Another book, Riding for Texas: The True Adventures of Captain Bill McDonald, was published in 1936. This, too, was done under the auspices of Edward House. It told of Brownsville residents joyously exclaiming, “Here’s Captain Bill!” when McDonald arrived. “The cry soared from a hundred throats,” the narrative continued. “Women who had scarcely dared to walk out, crowded after the ranger; men began to take on again their pre-raid swagger. Brownsville laid off its stupor of fear.” The book also described how McDonald held the black troops at gunpoint to keep them from leaving town and escaping punishment—a complete fabrication.
In 1959, a former Texas adjutant general declared McDonald “the most spectacular Ranger commander of his era” and Brownsville his signature case. “Captain McDonald could see but one point in the whole matter,” W. W. Sterling wrote. “A breach of the peace, which included murder, had been committed on Texas soil.” Sterling, who spent two years as commander of the Rangers, added this justification for McDonald’s zealous pursuit of the black soldiers: “The personnel of the Twenty-fifth Infantry was made up of the most ignorant class of Negroes from the old Southern states, most of them signing their enlistment papers with an ‘X.’ These illiterates were easily agitated into violence, and when plied with busthead whiskey, they could be led into any sort of deviltry.”

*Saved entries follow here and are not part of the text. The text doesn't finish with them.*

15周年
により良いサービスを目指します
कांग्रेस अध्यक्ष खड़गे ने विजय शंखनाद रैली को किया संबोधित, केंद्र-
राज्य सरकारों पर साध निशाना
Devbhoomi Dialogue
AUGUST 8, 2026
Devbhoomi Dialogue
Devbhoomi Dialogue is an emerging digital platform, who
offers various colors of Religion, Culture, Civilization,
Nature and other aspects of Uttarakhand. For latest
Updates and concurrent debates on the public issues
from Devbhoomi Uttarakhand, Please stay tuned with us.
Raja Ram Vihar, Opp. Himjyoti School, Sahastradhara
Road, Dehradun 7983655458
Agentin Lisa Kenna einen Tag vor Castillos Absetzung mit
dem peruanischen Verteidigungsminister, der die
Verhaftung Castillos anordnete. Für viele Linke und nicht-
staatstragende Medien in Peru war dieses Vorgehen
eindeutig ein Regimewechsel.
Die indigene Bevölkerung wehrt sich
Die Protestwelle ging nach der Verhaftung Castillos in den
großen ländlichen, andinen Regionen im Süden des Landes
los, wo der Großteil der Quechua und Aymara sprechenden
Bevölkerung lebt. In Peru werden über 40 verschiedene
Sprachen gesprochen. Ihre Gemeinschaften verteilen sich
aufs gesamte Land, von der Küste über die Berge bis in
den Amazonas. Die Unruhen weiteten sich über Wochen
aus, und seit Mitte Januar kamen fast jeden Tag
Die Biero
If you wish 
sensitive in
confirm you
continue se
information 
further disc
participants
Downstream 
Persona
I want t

Sixty-six years after the Brownsville incident, at the urging of Congress, the Pentagon reinvestigated the case. As a result, the secretary of the army determined a gross injustice had occurred and awarded all the soldiers honorable discharges. Only one of the 167 black infantrymen, Dorsie Willis, eighty-six, was known to be alive. “We didn’t do those people any harm,” he said of Brownsville. “And this thing has hung over my head my entire life.”

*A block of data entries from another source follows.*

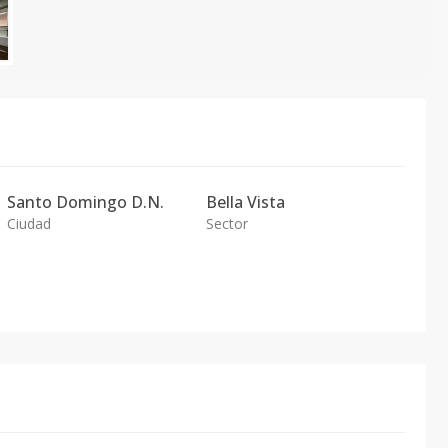
Santo Domingo D.N.
Bella Vista
Ciudad
Sector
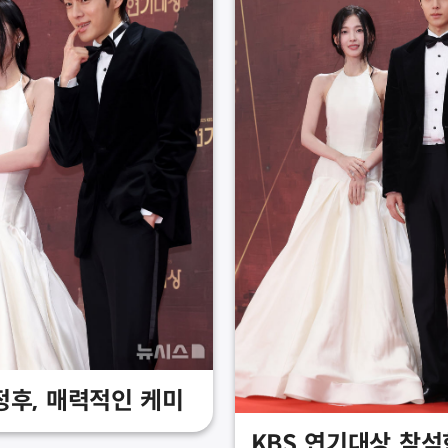
정후, 매력적인 케미
KBS 연기대상 참석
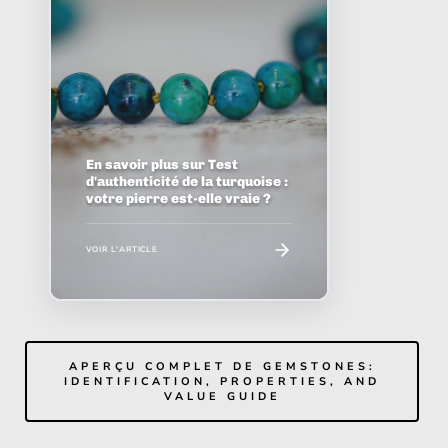
En savoir plus sur Test
d'authenticité de la turquoise :
votre pierre est-elle vraie ?
VOIR L'ARTICLE
APERÇU COMPLET DE GEMSTONES:
IDENTIFICATION, PROPERTIES, AND
VALUE GUIDE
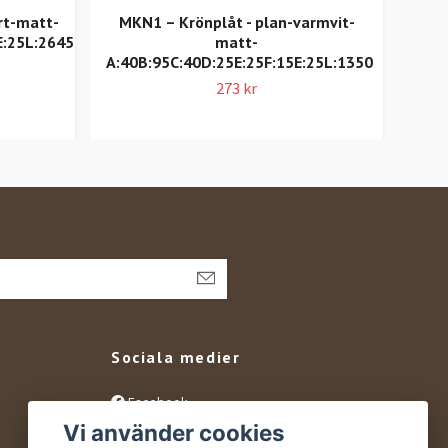
rt-matt-
MKN1 – Krönplåt - plan-varmvit-
Ö6 –
E:25L:2645
matt-
A:40B:95C:40D:25E:25F:15E:25L:1350
A
273 kr
Sociala medier
Facebook
Vi använder cookies
Instagram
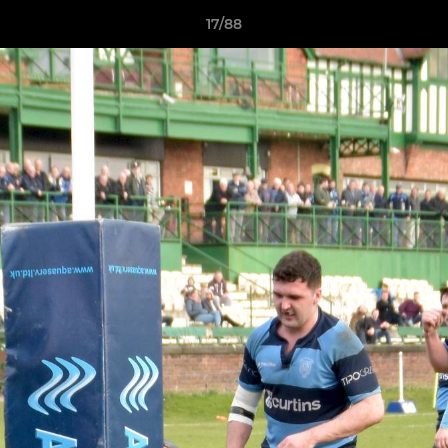
17/88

Rare is the account of McDonald in Brownsville that doesn’t feature the words of army major Blocksom, who said Captain Bill was “so brave he would charge hell with a bucket of water.” It’s a stirring encomium, a colorful vision that typifies the institutional ideal. No wonder it’s been repeated hundreds of times and cited as a Ranger touchstone. It’s even part of McDonald’s Texas Ranger Hall of Fame credentials.
But when Blocksom said it, he wasn’t speaking out of admiration. “It is possible,” the major said in prefacing the remark, “McDonald might have fought the entire battalion with his four or five rangers were their obedience as blind as his obstinancy.” This was not a pure tribute to the Ranger captain’s indomitable valor. Blocksom was describing McDonald’s arrogance, monomania, and blatant disregard for legal procedure. The Hall of Fame citation doesn’t mention that part. Nor does it note the congressional exoneration of the Brownsville infantrymen—those soldiers memorably described by Captain Bill in his official report to the governor as “the coons who were committing murder.”